The room was ordinary, except for paintings on the wall showing Portuguese traders squatting before a turbaned chief, an umbrella over his head. The umbrella now lay in the corner of the room, a skeleton of its former self. There was another large picture on the wall. In it was Seriki Faremi Williams Abass himself and several of his co-traders – Africans and Europeans – in a group picture. This baracoon was his industry. Now as a relic, it still serves some purpose to his descendants.

IMG_8764“Here is the room that housed forty slaves,” she said as she led us in. It was dark in there. There was just one small window a foot in length on the topmost part of the wall close to the roof, sufficient only to let in barely enough air for five, much less forty people. There were ceramics and a few other fanciful things that could only have been received by barter from European traders. “How could this this room keep forty people?” I asked rhetorically, because from the smile on her face, it was clear that she did not correctly perceive the intensity of worry on my mind.
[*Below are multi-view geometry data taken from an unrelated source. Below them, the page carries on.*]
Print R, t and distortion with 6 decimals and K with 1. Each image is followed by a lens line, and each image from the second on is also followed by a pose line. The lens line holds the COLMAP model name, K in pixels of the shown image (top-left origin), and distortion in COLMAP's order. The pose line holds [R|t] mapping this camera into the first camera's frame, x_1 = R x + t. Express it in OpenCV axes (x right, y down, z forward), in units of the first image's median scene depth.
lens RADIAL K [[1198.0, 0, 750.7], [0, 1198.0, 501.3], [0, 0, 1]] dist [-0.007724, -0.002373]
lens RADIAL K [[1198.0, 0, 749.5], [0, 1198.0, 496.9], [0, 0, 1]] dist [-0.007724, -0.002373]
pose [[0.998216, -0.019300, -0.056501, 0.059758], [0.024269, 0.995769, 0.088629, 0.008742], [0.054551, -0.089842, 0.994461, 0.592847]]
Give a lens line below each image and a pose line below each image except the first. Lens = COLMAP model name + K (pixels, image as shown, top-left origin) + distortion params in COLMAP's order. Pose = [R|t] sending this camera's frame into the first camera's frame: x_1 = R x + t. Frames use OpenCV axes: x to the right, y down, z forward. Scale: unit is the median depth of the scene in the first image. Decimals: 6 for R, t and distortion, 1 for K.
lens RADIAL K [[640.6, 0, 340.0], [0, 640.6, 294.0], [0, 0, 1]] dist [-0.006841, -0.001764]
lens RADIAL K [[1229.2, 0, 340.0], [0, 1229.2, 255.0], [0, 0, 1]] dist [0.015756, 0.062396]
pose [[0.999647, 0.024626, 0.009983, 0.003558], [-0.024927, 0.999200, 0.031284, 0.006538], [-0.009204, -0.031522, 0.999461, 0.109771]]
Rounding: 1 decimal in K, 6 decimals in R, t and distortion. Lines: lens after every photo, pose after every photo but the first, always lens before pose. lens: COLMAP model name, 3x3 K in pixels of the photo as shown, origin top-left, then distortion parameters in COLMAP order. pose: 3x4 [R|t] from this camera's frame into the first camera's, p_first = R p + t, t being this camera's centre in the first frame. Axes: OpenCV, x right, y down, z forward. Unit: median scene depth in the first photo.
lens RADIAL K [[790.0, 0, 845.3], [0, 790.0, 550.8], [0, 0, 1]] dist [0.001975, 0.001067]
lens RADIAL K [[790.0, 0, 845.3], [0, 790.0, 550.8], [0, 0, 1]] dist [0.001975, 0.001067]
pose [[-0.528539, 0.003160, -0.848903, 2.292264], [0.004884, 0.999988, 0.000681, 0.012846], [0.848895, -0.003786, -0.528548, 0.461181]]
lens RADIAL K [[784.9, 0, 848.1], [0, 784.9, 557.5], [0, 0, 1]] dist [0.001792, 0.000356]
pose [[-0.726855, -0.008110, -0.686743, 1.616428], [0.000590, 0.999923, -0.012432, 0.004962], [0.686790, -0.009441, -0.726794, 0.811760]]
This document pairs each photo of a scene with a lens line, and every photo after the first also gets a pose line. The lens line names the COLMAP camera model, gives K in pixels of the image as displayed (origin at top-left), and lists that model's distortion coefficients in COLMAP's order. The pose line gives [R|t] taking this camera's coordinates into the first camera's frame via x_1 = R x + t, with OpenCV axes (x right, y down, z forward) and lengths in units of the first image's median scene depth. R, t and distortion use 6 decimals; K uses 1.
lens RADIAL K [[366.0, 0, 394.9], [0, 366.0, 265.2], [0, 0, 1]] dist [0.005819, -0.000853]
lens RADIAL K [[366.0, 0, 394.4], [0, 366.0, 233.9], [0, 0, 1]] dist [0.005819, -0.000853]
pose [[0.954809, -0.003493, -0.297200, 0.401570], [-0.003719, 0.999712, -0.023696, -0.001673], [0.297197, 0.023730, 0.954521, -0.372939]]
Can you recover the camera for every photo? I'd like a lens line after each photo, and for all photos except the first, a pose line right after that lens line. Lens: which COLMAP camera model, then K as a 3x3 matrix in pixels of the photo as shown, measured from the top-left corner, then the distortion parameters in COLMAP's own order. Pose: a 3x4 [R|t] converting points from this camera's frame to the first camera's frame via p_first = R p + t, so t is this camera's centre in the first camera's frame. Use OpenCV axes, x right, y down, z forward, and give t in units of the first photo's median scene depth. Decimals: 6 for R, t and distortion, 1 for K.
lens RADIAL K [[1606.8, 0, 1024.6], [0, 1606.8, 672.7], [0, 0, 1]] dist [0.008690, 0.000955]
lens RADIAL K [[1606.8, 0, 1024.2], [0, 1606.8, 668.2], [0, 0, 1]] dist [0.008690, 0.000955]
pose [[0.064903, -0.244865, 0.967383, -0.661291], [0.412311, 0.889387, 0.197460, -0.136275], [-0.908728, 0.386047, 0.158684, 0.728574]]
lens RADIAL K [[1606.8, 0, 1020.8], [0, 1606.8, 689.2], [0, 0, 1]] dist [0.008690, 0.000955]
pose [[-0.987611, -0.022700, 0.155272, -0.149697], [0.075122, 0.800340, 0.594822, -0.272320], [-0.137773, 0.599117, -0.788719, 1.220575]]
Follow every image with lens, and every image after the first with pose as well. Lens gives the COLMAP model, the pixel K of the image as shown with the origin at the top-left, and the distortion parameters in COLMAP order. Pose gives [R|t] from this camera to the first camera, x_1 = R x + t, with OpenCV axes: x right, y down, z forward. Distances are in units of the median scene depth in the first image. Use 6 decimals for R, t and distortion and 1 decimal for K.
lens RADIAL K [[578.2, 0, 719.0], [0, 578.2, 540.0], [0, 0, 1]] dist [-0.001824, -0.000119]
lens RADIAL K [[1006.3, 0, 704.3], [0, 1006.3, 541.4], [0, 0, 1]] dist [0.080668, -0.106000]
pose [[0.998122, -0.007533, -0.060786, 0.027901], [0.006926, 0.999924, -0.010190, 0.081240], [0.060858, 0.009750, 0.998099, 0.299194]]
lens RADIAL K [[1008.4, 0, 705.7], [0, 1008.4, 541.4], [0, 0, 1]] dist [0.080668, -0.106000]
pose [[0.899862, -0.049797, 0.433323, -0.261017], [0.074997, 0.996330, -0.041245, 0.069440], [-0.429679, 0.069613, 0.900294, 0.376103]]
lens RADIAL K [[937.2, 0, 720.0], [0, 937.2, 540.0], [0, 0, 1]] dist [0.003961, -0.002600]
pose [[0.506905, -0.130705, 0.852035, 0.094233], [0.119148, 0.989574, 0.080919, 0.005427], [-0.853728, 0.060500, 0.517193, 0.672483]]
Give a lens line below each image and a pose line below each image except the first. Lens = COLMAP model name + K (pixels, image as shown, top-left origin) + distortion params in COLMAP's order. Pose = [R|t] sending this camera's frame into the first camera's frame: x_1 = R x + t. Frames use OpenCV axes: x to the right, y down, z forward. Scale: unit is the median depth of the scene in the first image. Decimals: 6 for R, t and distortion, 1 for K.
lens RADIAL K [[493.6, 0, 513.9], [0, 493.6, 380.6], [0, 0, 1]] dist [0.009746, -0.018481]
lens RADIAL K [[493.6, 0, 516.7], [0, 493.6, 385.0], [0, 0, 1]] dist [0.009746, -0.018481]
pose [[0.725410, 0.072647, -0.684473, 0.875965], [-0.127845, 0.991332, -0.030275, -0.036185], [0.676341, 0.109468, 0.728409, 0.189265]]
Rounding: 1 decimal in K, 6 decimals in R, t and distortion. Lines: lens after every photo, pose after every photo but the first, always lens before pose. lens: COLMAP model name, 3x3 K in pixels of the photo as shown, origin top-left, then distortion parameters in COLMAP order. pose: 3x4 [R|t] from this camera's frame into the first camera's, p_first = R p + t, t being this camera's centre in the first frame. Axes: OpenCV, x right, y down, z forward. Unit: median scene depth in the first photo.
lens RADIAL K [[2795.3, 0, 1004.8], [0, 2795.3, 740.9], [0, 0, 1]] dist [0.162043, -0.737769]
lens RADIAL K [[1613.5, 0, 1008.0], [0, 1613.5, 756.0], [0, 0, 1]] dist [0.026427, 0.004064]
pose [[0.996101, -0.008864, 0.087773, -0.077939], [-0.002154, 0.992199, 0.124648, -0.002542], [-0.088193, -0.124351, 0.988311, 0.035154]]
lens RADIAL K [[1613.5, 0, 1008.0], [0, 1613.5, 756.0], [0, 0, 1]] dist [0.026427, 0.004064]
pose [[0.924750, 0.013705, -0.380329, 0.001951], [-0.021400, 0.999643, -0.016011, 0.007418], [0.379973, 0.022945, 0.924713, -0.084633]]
In normal standing positions, the room would ordinarily not be able to hold more than twenty people of the size of the woman in front of us. “Some died too, I’m sure,” she said. In a showglass immediately outside the baracoon to the right was a rod with a spiral mouth. I knew what it must have been used for, but I asked anyway. “They used it to drill the legs of the stubborn slaves,” she said, still almost smiling.

Whispers from the waves

IMG_8849Time to go, we stepped out and walked to the bank of the lagoon across the road to see where slaves were initially loaded into the boat to be taken across to the Atlantic Ocean where the large ships lay. Nothing is there now, except two sinking canoes and a sign that says ‘Slave Port 16th to 18th century’. Barely 400 years ago, this town participated in one of the grossest abuses of human dignity.

Today, only the whispers from the waves on the shore tells of how much pain its memory still brings. We didn’t get a chance to see the site of the famous agia tree under which Christianity was first preached. It was further away. Neither did we get to visit the ‘Point of No Return’. Descriptions were enough. It lay about one kilometre away from the shore at the other side of the lagoon.

IMG_8846But how could it be that the town that is famous for landmarks in Christianity, was even more so for one of the biggest ills of mankind? Slavery ended in the United States in 1863, in other parts of Africa in 1870, but in Badagry in 1886.

Of all the things we were told as part of this tour, one of them that didn’t quite hold water – no pun intended – was the argument that any one person (Christian or not) descendant of anyone in Badagry put an end to slave trade. The available fact is that demand had only simply faded from where it came across the Atlantic, and the trade naturally suffered as a result. And in that sad fact lies another lesson in history.